Toe-In....the (-)NEGATIVE number for your front tires will increase turn-in response/steering response/quicker turn in/oversteer on turn in,,,,,,whatever you want to call it.

Toe-Out....the (+) POSITIVE number for your front tires will do the OPPOSITE, but will however, promote more oversteer EXITING corners.

This pertains to your FRONT tires only!

Is this the same as what others have discovered??? Thanks!!!
 
Not exactly. As a general rules...

A slight bit of toe IN will promote high speed stability. Why? Because suspension flex and rolling resistance will cause the tire to naturally toe OUT as you go faster. Most cars will run a little toe IN to counter-act this tendancy. Too much toe-out and your car will wander and otherwise act skittishly.

When your car is turning, you want BOTH wheels to be pointing in the same direction. This is NEUTRAL toe, ie. 0.0. You never, ever want anything other than the two front wheels to be pointing in the same direction in a turn --otherwise, you end up with one tire trying to point the car in one direction and the other tire pointing in a different direction.. this makes car handle badly.

A little toe-OUT can increase turn-in response, giving the imrpession of good handling, but will compromise stablity and overall grip in the long run.


///M-Spec
 
What you are saying fits very well with how I understand it in real-life, but the description of Toe in the game goes against what you said. Making me think the game has the angles messed up.
 
Originally posted by ///M-Spec
Not exactly. As a general rules...

A little toe-OUT can increase turn-in response, giving the imrpession of good handling, but will compromise stablity and overall grip in the long run.
Thank you for saying this! You don't know how many times I've been around this ring with guys on the Neon boards.

Duke: "Look: you don't want static toe out in the front. It toes out under acceleration anyway, even when you're not steering. When you're turning, where's all the load? On the outside front wheel. So do you want that wheel pointing towards the wrong side of the track? No. And then you add in the Ackerman, and the front end is all over the place coming out of a hard a hard corner."

Guy: "Yeah, but I saw this other guy with it, and he was like .7 seconds faster! He runs tons of toe out and swears it handles like its on rails."

Duke: "[sigh] OK, have it your way."

Honestly, in the game I usually leave front toe alone unless the car is really really wandery. You get much more rotation effect from 1 degree toe out in the back than you do from toe in up front. On high power FWD cars I go as high as 2 degrees toe out.
 
This is one thing I hate about the whole toe subject... the lack of understanding on my part. :(

Plus, my problems are always doubled thanks to the fact that we can all use the terms "toe out & toe in" rather than saying "negative toe & positive toe".

- Records shown
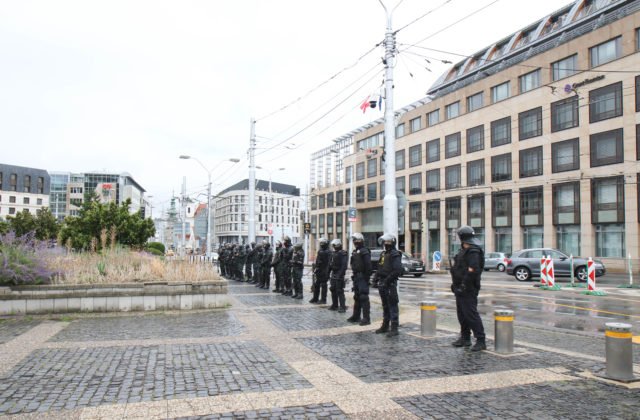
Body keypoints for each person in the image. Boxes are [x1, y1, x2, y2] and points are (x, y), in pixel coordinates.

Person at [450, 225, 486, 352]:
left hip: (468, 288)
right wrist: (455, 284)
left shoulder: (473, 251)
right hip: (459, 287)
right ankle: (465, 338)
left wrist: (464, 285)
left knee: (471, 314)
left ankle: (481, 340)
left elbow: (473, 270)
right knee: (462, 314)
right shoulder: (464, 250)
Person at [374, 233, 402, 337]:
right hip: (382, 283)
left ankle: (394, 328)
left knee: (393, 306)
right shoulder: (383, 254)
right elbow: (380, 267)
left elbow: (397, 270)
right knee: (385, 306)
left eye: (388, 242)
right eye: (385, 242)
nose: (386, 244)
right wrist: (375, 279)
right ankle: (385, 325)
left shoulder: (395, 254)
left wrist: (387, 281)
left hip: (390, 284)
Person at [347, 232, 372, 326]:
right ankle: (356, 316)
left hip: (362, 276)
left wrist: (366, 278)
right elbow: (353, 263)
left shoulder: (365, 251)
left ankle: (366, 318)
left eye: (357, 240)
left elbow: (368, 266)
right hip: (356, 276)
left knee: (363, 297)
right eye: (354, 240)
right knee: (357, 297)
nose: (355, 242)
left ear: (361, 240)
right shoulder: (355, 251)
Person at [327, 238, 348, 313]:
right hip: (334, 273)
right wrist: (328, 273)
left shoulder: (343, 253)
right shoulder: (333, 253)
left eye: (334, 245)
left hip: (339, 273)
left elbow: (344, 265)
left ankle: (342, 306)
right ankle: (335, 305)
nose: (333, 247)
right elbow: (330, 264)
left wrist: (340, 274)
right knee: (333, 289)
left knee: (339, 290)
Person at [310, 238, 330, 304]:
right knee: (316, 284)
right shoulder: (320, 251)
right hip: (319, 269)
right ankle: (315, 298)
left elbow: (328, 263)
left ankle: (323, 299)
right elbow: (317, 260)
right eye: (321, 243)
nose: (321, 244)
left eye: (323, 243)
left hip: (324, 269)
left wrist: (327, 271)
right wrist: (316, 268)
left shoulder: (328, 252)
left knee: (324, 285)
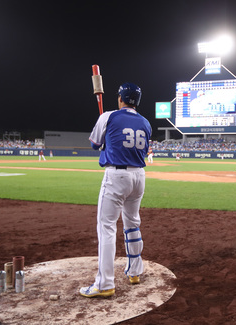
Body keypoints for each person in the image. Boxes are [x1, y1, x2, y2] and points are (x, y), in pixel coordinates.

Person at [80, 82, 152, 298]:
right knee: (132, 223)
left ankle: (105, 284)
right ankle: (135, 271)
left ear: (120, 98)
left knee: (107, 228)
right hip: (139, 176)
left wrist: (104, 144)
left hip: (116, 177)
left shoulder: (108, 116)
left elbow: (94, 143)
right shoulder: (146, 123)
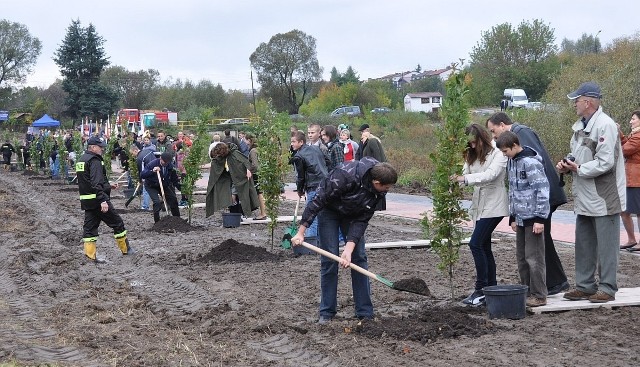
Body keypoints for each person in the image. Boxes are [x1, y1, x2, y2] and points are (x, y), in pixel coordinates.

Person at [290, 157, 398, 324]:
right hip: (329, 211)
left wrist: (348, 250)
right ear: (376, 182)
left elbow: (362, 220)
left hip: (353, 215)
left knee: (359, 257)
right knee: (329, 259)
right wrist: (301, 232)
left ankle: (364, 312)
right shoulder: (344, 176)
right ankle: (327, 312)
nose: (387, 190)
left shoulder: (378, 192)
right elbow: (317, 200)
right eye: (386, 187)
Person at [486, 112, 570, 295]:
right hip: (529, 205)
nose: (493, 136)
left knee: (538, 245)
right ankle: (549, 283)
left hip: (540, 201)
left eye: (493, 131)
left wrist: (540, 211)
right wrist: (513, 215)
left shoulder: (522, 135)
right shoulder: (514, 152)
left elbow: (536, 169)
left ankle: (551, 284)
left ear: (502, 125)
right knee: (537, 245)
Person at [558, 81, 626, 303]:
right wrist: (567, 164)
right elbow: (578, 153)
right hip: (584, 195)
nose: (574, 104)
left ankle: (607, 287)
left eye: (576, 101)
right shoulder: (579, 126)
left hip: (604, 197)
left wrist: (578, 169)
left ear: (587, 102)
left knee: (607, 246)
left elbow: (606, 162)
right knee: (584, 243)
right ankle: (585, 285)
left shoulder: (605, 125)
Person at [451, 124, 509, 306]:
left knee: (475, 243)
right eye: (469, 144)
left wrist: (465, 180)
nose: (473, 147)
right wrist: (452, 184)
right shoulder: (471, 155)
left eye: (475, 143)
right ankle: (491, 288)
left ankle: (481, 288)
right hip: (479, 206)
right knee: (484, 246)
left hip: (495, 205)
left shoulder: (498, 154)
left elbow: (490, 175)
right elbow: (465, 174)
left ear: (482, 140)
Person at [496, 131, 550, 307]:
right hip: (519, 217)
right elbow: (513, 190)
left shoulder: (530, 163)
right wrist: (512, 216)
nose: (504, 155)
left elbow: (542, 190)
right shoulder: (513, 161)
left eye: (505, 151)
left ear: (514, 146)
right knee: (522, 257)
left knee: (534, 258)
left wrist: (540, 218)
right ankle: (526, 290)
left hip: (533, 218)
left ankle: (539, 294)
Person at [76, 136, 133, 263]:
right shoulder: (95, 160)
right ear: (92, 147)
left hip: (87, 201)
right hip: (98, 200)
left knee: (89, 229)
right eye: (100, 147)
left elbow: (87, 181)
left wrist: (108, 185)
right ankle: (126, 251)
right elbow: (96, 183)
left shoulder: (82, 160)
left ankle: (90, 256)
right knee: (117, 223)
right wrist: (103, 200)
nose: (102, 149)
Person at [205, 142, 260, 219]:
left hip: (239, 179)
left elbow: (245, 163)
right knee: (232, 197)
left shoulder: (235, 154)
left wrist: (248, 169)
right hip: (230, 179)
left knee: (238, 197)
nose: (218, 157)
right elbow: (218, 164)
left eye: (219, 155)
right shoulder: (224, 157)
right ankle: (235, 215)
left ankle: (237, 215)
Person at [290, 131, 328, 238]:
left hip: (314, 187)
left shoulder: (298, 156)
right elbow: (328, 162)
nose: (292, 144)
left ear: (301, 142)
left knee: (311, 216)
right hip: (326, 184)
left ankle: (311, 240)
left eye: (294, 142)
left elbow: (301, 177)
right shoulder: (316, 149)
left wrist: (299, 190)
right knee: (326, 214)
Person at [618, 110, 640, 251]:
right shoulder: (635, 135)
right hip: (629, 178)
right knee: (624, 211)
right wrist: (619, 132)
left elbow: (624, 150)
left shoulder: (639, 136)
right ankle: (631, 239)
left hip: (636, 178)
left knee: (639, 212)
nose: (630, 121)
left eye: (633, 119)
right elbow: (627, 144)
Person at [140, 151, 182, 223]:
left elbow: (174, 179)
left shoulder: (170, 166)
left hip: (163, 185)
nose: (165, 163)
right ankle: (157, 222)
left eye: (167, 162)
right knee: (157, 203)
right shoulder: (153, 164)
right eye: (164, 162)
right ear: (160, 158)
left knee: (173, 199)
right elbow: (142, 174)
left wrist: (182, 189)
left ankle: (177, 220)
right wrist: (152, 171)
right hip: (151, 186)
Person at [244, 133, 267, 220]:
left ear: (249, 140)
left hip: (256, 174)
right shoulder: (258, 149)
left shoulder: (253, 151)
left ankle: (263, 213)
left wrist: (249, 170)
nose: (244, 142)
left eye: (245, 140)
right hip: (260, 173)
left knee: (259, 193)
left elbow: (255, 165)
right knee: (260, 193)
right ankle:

- Problems to work on
- 1) Answer these questions about the toe-setting forum discussion:
(a) According to ///M-Spec, what two things cause a tire to naturally toe out at higher speeds?
(b) In Duke's exchange, which wheel carries most of the load when the car is turning?
(c) On high power FWD cars, how much rear toe out does the poster go as high as in the game?
- 2) Extract the passage of the toe-setting discussion between "Originally posted by" and "the Neon boards.", inclusive.
- 3) Write what comes next in the forum discussion about toe settings, picking up after its final post.

- Set of answers
- 1)
(a) Suspension flex and rolling resistance.
(b) The outside front wheel.
(c) 2 degrees.

- 2)
Originally posted by ///M-Spec
Not exactly. As a general rules...

A little toe-OUT can increase turn-in response, giving the imrpession of good handling, but will compromise stablity and overall grip in the long run.
Thank you for saying this! You don't know how many times I've been around this ring with guys on the Neon boards.

- 3)
If anyone wants to give their best shot at a simple yet complete guide to toe for idiots, I would really appreciate it. Thanks.
Later.
 
Originally posted by neon_duke
Thank you for saying this! You don't know how many times I've been around this ring with guys on the Neon boards.

Does the Neon's front struts produce toe changes under load? Maybe it goes a little toe-in on them somehow (though I can't imagine how, but I don't know much about Neons), and they're trying to compensate?


///M-Spec
 
Originally posted by GoKents
If anyone wants to give their best shot at a simple yet complete guide to toe for idiots, I would really appreciate it. Thanks.
Later.


I've been meaning to finally finishing my suspension tuning guide, but the last bit is quite a lot of work and I need to do some final testing.... maybe this weekend, if I get some time.


///M-Spec
 
OK, I'll give it a quick shot.

Toe OUT is when the wheels of the car are pointing away from each other as they roll forward. This is NEGATIVE toe. The degrees referenced in GT3 indicate the total angle by which the wheels are not parallel. In other words, at zero toe, the centerlines of the wheels are exactly parallel with each other and the centerline of the car. At -0.5 degrees of toe, each wheel is pointed -0.25" (away) from the centerline of the car, for a total of 0.5 degrees.

Toe IN is, therefore, positive. The wheels are pointed slightly toward each other as the car rolls forward.

Now, to get a handle on what toe does, consider what happens as the car turns. As the car settles into a turn, obviously weight transfers to the outside wheels, as we all know. That means, since those tires are handling the brunt of the cornering duties, we want their alignment to best fit the desired path of the car. If the front wheels are toed OUT and the rear wheels are toed IN, the car looks like this:
Code:
  ^
\ - / 
|   |
|   |
/ - \
  =
As you can see, either way the car turns, left or right, the outside wheels are going to be biased slightly against that turn. Now if you reverse that, and put positive toe IN at the front and negative toe OUT at the back, you get the configuration you're looking for:
Code:
  ^
/ - \
|   |
|   |
\ - / 
  =
Too much toe, however, adds friction on the straights, because the tires are continually crabbing slightly. So you don't want to run more toe than necessary to get good handling in the turns. As I said, rear toe OUT is more effective than front toe IN due to locations of the forces involved. Consider this example: Push a grocery cart forward, with the steering casters at the front, and make a turn. Feels like a normal car, with the back end following the front around. Then, push the cart backwards and make a turn. The end you're pushing will oversteer like crazy, because the rear wheels are steering to the outside. It's not precisely the same effect as a car, but it illustrates the point. The effect of the cornering force acts through the center of the front wheels, so adjusting toe there has a smaller effect than it does at the rear, where the effect is amplified by the distance from the rear wheels to the front.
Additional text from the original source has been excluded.